YOUR TASK
Transcribe word for word the lines spanning the line with "06 Maio a 07 Maio" through the end of the records.
──────── INPUT DATA
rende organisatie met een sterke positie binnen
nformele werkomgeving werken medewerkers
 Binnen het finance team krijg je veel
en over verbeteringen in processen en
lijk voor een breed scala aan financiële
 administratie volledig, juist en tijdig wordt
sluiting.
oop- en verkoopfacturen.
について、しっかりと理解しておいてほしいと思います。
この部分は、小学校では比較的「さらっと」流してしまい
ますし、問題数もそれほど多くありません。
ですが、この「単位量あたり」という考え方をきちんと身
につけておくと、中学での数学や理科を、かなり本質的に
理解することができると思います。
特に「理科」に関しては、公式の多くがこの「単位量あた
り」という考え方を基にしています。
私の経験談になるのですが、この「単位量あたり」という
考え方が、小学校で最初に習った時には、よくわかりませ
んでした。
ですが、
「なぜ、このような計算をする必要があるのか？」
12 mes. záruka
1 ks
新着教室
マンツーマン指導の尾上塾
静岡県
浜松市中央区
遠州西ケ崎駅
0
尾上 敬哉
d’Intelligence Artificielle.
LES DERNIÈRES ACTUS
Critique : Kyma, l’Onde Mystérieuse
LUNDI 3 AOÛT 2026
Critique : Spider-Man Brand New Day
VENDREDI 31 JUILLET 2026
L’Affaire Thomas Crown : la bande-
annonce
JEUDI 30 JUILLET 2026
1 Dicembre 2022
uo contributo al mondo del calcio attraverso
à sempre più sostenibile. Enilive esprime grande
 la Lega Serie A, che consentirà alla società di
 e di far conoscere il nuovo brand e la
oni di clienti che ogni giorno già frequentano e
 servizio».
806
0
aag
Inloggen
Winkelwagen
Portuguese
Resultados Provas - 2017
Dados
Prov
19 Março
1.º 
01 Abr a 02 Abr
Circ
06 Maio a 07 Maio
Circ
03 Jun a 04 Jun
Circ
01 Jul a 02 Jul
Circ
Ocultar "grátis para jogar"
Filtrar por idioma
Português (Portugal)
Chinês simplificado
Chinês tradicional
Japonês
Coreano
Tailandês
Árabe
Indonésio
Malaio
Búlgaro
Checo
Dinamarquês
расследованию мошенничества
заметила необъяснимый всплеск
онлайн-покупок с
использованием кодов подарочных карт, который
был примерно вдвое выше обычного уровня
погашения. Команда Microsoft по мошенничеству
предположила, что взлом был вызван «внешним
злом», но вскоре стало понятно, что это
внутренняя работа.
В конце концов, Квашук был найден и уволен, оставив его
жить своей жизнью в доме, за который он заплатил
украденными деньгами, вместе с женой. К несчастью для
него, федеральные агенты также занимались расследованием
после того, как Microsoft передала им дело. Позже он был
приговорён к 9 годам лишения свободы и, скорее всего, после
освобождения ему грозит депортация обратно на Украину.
────────────────
TASK RESPONSE
06 Maio a 07 Maio
Circ
03 Jun a 04 Jun
Circ
01 Jul a 02 Jul
Circ
Ocultar "grátis para jogar"
Filtrar por idioma
Português (Portugal)
Chinês simplificado
Chinês tradicional
Japonês
Coreano
Tailandês
Árabe
Indonésio
Malaio
Búlgaro
Checo
Dinamarquês
расследованию мошенничества
заметила необъяснимый всплеск
онлайн-покупок с
использованием кодов подарочных карт, который
был примерно вдвое выше обычного уровня
погашения. Команда Microsoft по мошенничеству
предположила, что взлом был вызван «внешним
злом», но вскоре стало понятно, что это
внутренняя работа.
В конце концов, Квашук был найден и уволен, оставив его
жить своей жизнью в доме, за который он заплатил
украденными деньгами, вместе с женой. К несчастью для
него, федеральные агенты также занимались расследованием
после того, как Microsoft передала им дело. Позже он был
приговорён к 9 годам лишения свободы и, скорее всего, после
освобождения ему грозит депортация обратно на Украину.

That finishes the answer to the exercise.